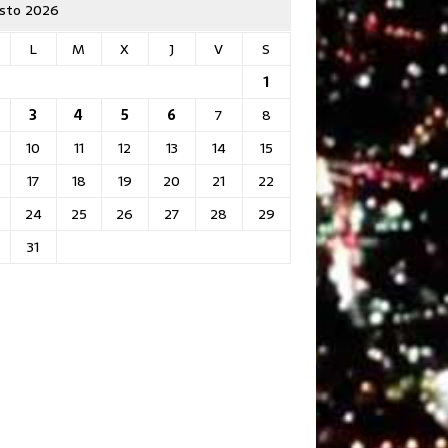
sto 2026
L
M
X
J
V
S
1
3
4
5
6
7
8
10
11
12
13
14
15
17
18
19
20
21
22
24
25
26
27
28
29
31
--
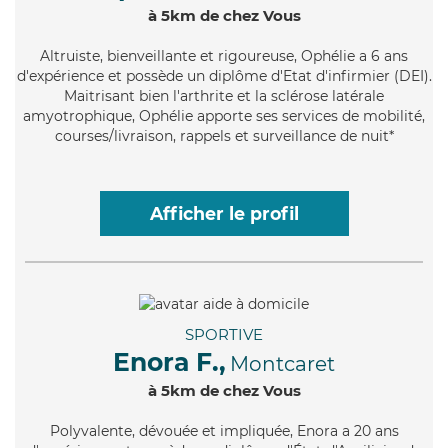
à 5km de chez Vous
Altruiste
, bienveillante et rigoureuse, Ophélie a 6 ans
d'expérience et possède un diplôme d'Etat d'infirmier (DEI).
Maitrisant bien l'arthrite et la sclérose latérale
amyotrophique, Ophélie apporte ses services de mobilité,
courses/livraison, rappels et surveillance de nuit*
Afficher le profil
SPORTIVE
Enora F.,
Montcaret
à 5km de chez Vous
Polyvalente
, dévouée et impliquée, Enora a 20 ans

**Problem to work on**
Report each line of the records that contains the word "Enora", treating uppercase and lowercase letters as different.

**Result of this exercise**
Enora F.,
, dévouée et impliquée, Enora a 20 ans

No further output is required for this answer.